The Utes have a 171–89 record since the beginning of the 2000 season. Along the way, Utah engineered an eighteen-game winning streak. They produced an undefeated season in 2004, when the Utes were 12–0 and became the first school from a Bowl Championship Series non-AQ conference to play in a BCS bowl game, earning them the title of BCS Busters. The Utes played the Big East Conference champion Pittsburgh Panthers in the 2005 Fiesta Bowl, winning 35–7. The Utes finished the season ranked #4 in the AP poll. Later that year Alex Smith, who was Utah's quarterback for the 2003 and 2004 seasons, was drafted #1 by the San Francisco 49ers in the 2005 NFL draft. He became the first player in the state of Utah to ever be drafted first. This culminated in the University of Utah becoming the first school in history to produce two #1 professional draft picks in the same year when Andrew Bogut became the #1 pick in the 2005 NBA draft.
Utah is currently coached by Kyle Whittingham, who took over for Urban Meyer after Meyer left Utah for Florida after two seasons with the Utes. During the 2008 season, Utah again went undefeated with a 13–0 record, which included a 31–17 victory over the Alabama Crimson Tide in the 2009 Sugar Bowl. The Utes finished the season ranked #2 in the AP poll. During Utah's tenure in the MWC, Whittingham's Utes had gone 58–20 overall, 35–13 in conference play, and had won seven bowl games. After having moved to the Pac-12, Whittingham's Utes had gone 86–50 overall, 54–44 in conference play, and won five bowl games.

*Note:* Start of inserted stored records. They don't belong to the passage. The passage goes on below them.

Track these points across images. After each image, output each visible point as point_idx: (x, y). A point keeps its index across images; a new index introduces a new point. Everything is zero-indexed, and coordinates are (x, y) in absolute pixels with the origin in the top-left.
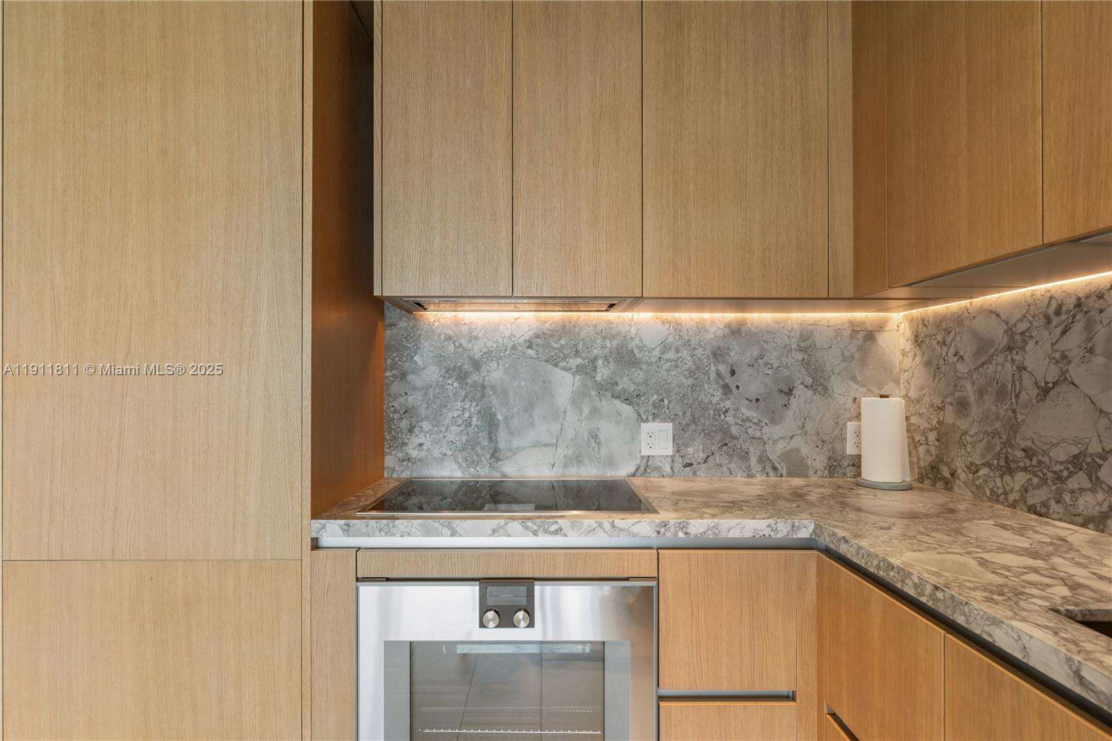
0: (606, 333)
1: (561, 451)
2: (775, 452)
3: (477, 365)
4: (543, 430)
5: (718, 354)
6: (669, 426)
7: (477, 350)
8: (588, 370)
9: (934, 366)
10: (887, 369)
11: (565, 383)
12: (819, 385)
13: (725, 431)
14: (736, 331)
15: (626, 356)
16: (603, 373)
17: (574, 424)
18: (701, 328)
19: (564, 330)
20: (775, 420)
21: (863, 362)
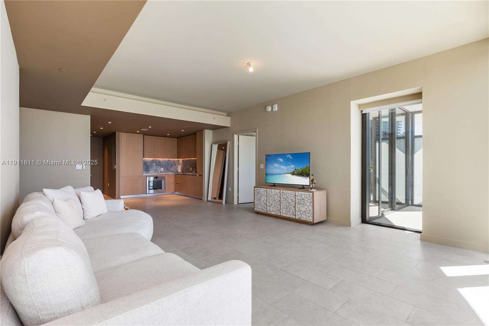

On June 17, 2010, the University of Utah officially accepted an invitation to join the Pac-12.
Notable players to have played for the University of Utah are Pro Football Hall of Fame member Larry Wilson, Super Bowl Head Coach Winner George Seifert, Manny Fernandez, Marv Bateman, Norm Chow, Scott Mitchell, Kevin Dyson, Andre Dyson, Chris Fuamatu-Ma'afala, Luther Elliss, Jamal Anderson, Mike Anderson, Bob Trumpy, Roy Jefferson, Paul Soliai, Barry Sims, Sione Pouha, Koa Misi, Chris Kemoeatu, Maake Kemoeatu, Jonathan Fanene, Jordan Gross of the Carolina Panthers, Steve Smith Sr. with the Panthers and Baltimore Ravens, Alex Smith of the Kansas City Chiefs and the Washington Football Team, Sean Smith of the Oakland Raiders, Robert Johnson of the Tennessee Titans and Eric Weddle of the San Diego Chargers.

Women's gymnastics

The women's gymnastic team, the Red Rocks, has won the national gymnastics championship title 10 times, beginning with an AIAW national championship title in 1981, more than any other university except the University of Georgia, to whom they finished second from 2006 to 2008. In the years when Utah does not place first, they are almost always #2 or #3. The ten-time national champion Utah gymnastics team has qualified for a record 31st-consecutive national championship. Utah is the only program to qualify for all 25 NCAA Championships. The Utes won the 2006 women's gymnastics attendance title, averaging 12,747 spectators to their six regular season home meets. It marked the second-highest attendance average in Utah and NCAA gymnastics history. Utah has won twenty-two of the last twenty-five gymnastics attendance titles. This is also one of the highest attendance averages for any women's college sport in the nation.